##### Records provided #####

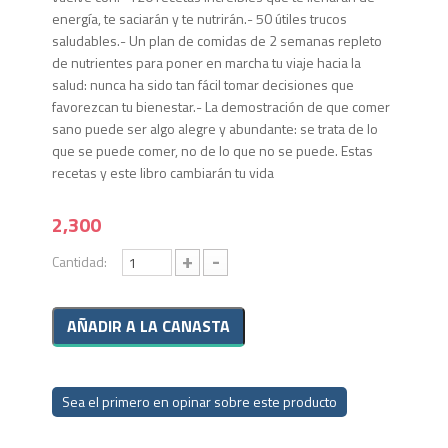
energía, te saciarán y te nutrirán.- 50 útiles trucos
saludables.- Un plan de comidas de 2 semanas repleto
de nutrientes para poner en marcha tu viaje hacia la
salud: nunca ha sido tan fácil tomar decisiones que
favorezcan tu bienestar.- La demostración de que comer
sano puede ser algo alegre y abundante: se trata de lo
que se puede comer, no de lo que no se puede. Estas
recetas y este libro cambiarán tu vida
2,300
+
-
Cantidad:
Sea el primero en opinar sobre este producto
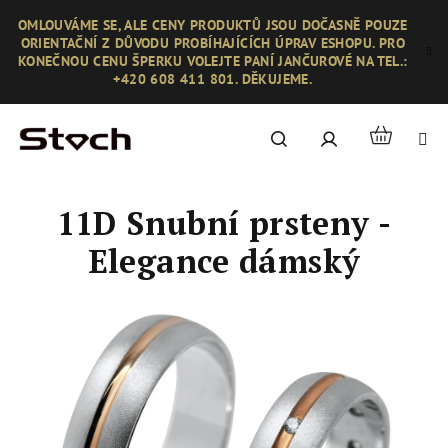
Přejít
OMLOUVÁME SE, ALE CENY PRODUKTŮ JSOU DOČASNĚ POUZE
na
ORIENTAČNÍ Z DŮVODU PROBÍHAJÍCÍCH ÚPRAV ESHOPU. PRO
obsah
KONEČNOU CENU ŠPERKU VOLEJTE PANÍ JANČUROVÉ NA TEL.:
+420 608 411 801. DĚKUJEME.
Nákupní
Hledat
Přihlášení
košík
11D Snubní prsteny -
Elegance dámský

#####
##### Records provided #####

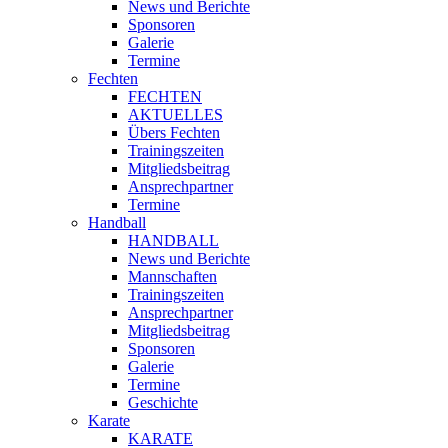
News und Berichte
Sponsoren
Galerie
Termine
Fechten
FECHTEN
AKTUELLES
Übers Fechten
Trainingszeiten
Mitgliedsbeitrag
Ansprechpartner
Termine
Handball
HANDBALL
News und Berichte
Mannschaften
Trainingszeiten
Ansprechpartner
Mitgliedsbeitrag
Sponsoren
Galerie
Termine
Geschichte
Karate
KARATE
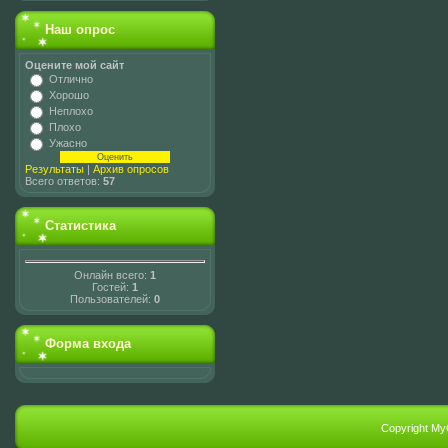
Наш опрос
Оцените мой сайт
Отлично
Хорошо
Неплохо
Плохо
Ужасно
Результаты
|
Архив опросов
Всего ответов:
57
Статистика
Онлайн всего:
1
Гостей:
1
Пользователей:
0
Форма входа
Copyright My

#####

What to do: In the records above, everything from the line with "energía, te saciarán" down to the line with "Elegance dámský" must be duplicated exactly, both lines kept. Leave no pictures in.

Solution:
energía, te saciarán y te nutrirán.- 50 útiles trucos
saludables.- Un plan de comidas de 2 semanas repleto
de nutrientes para poner en marcha tu viaje hacia la
salud: nunca ha sido tan fácil tomar decisiones que
favorezcan tu bienestar.- La demostración de que comer
sano puede ser algo alegre y abundante: se trata de lo
que se puede comer, no de lo que no se puede. Estas
recetas y este libro cambiarán tu vida
2,300
+
-
Cantidad:
Sea el primero en opinar sobre este producto
Přejít
OMLOUVÁME SE, ALE CENY PRODUKTŮ JSOU DOČASNĚ POUZE
na
ORIENTAČNÍ Z DŮVODU PROBÍHAJÍCÍCH ÚPRAV ESHOPU. PRO
obsah
KONEČNOU CENU ŠPERKU VOLEJTE PANÍ JANČUROVÉ NA TEL.:
+420 608 411 801. DĚKUJEME.
Nákupní
Hledat
Přihlášení
košík
11D Snubní prsteny -
Elegance dámský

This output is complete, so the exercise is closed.